| WHAT THE TASK ASKS |
Each record should be given again exactly, and any picture in it left out.

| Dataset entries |
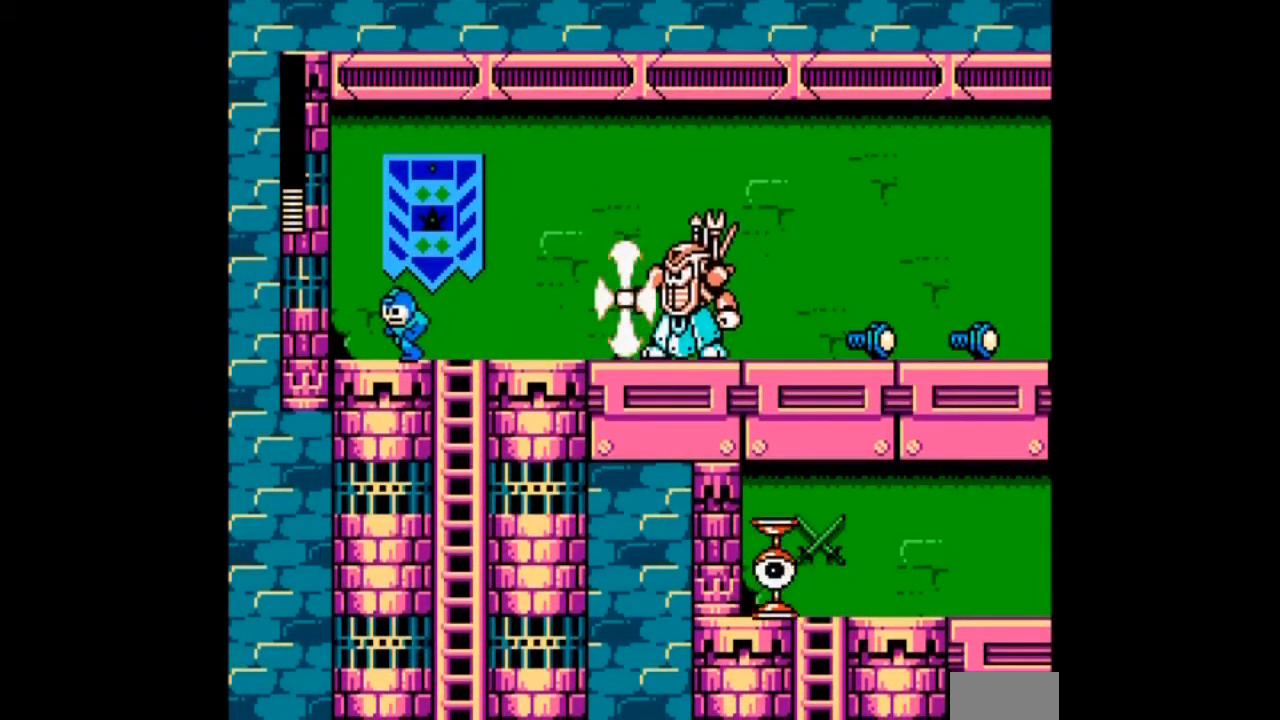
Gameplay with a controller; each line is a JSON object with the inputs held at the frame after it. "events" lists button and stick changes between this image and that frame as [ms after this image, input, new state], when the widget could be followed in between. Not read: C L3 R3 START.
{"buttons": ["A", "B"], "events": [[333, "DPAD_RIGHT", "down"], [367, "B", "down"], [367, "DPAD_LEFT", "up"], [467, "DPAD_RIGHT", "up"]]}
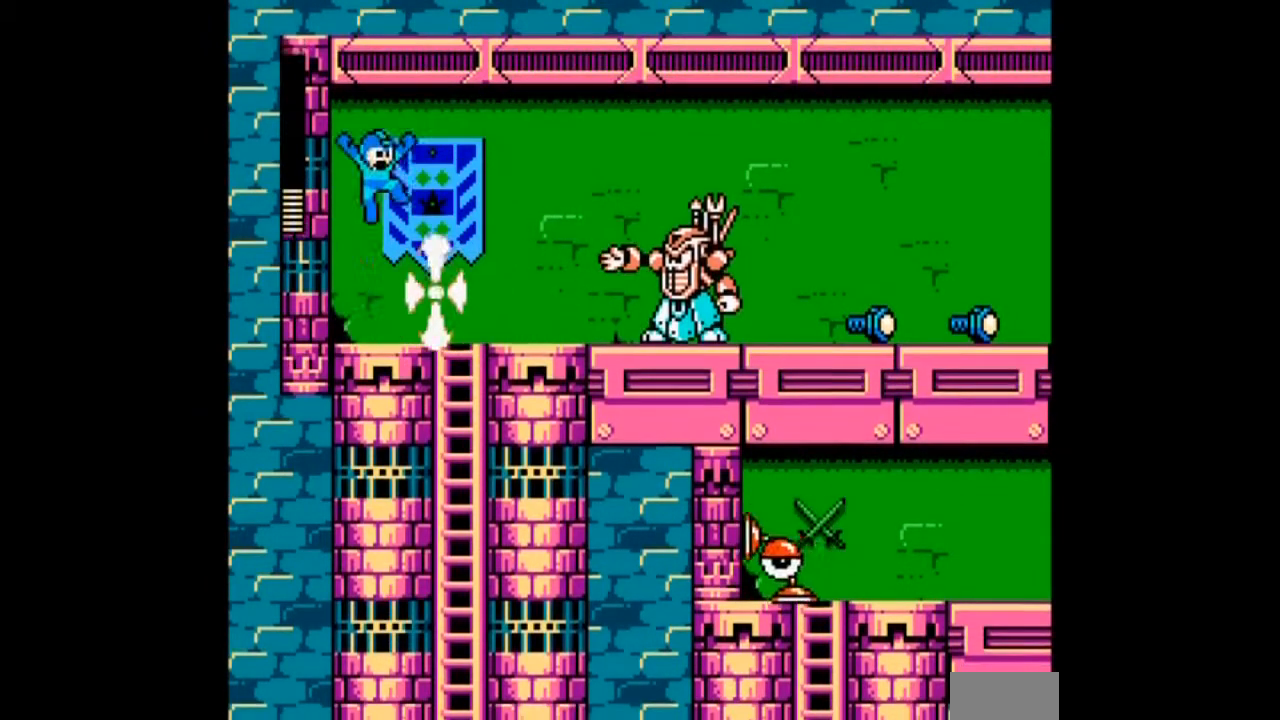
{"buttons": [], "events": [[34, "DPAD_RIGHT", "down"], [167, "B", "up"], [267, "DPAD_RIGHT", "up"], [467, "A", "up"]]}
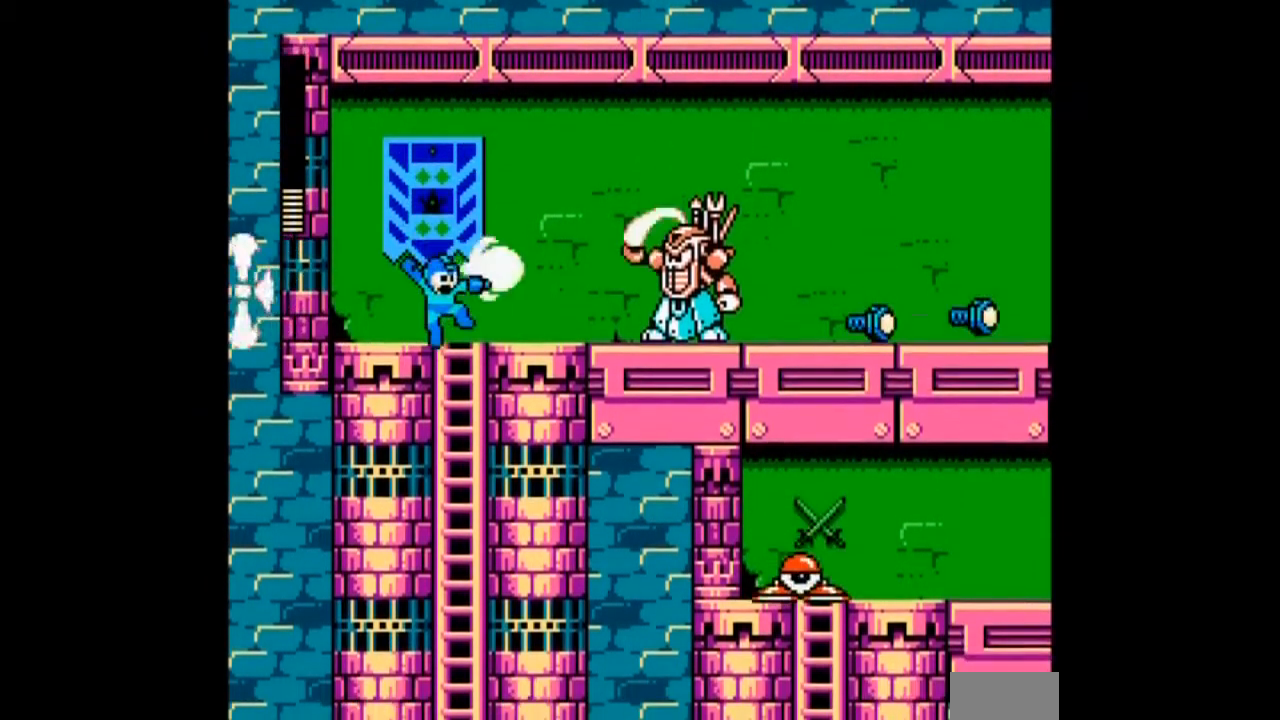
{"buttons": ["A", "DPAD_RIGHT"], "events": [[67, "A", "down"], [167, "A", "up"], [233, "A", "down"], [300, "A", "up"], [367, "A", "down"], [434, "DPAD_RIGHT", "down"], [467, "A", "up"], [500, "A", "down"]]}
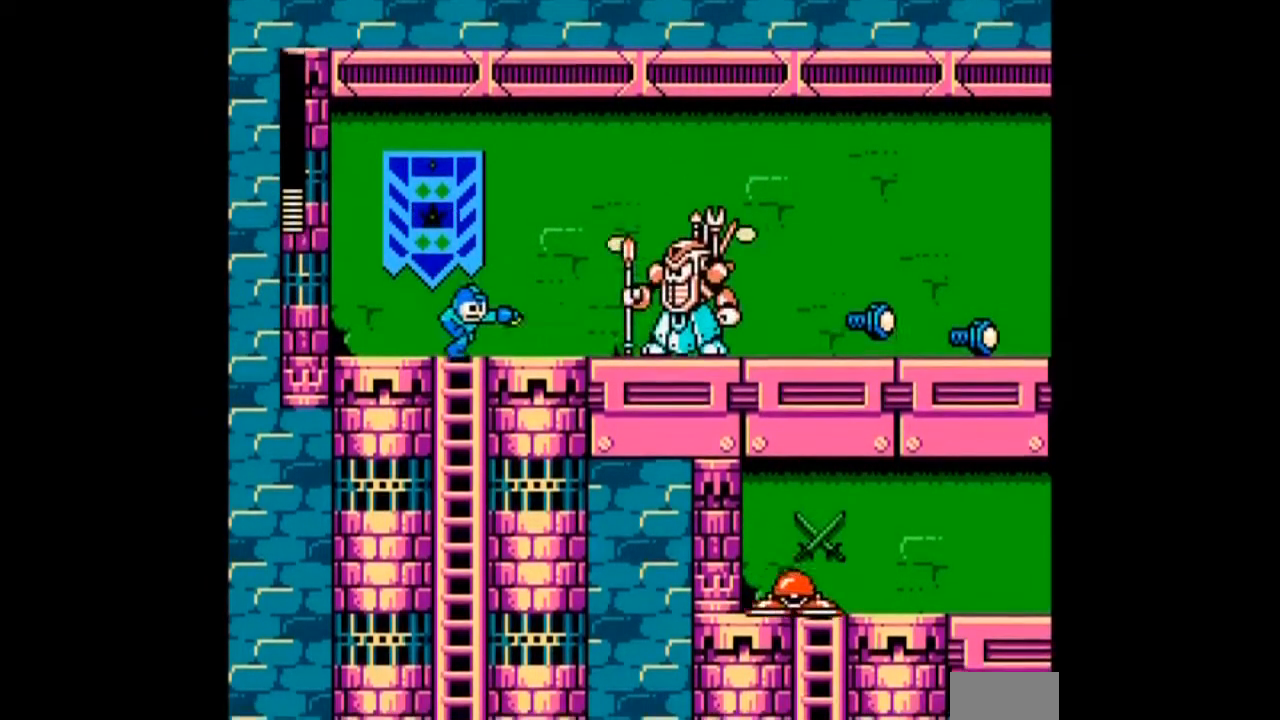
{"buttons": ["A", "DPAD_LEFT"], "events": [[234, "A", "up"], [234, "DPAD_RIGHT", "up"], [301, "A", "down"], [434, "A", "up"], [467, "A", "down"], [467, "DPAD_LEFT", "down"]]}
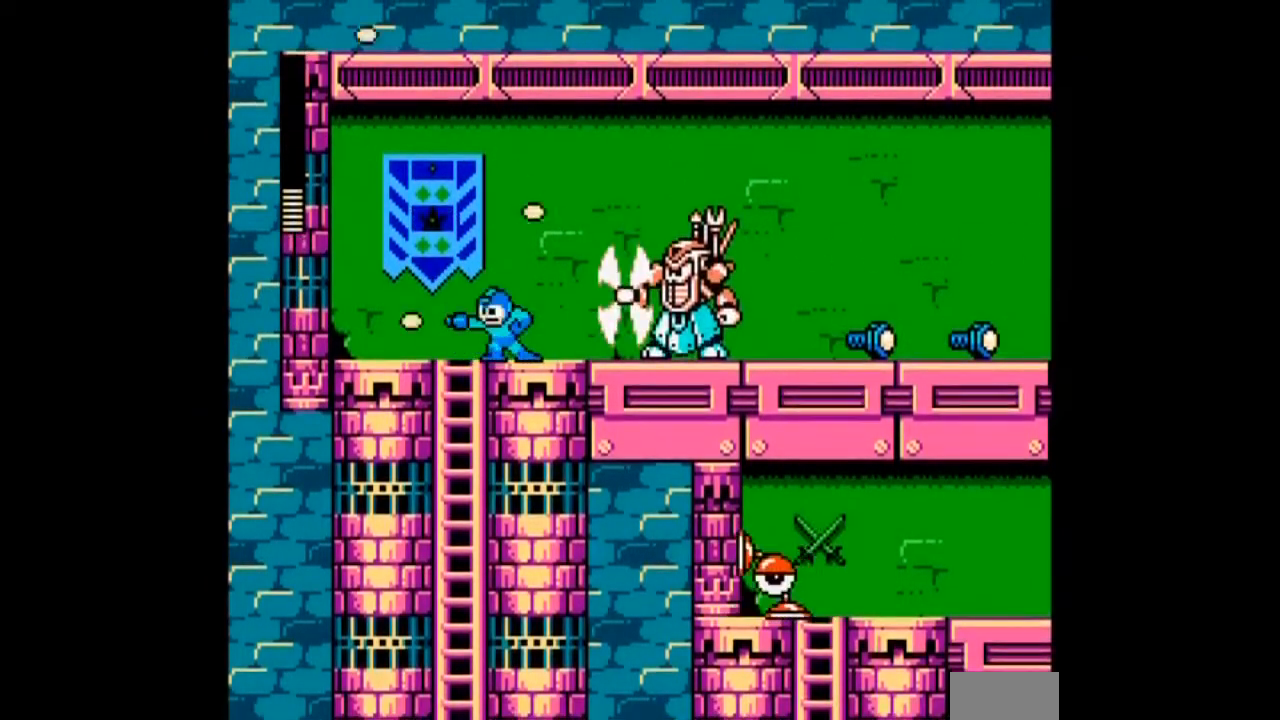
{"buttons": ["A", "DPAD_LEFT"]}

| OUTPUT |
Gameplay with a controller; each line is a JSON object with the inputs held at the frame after it. "events" lists button and stick changes between this image and that frame as [ms after this image, input, new state], when the widget could be followed in between. Not read: C L3 R3 START.
{"buttons": ["A", "B"], "events": [[333, "DPAD_RIGHT", "down"], [367, "B", "down"], [367, "DPAD_LEFT", "up"], [467, "DPAD_RIGHT", "up"]]}
{"buttons": [], "events": [[34, "DPAD_RIGHT", "down"], [167, "B", "up"], [267, "DPAD_RIGHT", "up"], [467, "A", "up"]]}
{"buttons": ["A", "DPAD_RIGHT"], "events": [[67, "A", "down"], [167, "A", "up"], [233, "A", "down"], [300, "A", "up"], [367, "A", "down"], [434, "DPAD_RIGHT", "down"], [467, "A", "up"], [500, "A", "down"]]}
{"buttons": ["A", "DPAD_LEFT"], "events": [[234, "A", "up"], [234, "DPAD_RIGHT", "up"], [301, "A", "down"], [434, "A", "up"], [467, "A", "down"], [467, "DPAD_LEFT", "down"]]}
{"buttons": ["A", "DPAD_LEFT"]}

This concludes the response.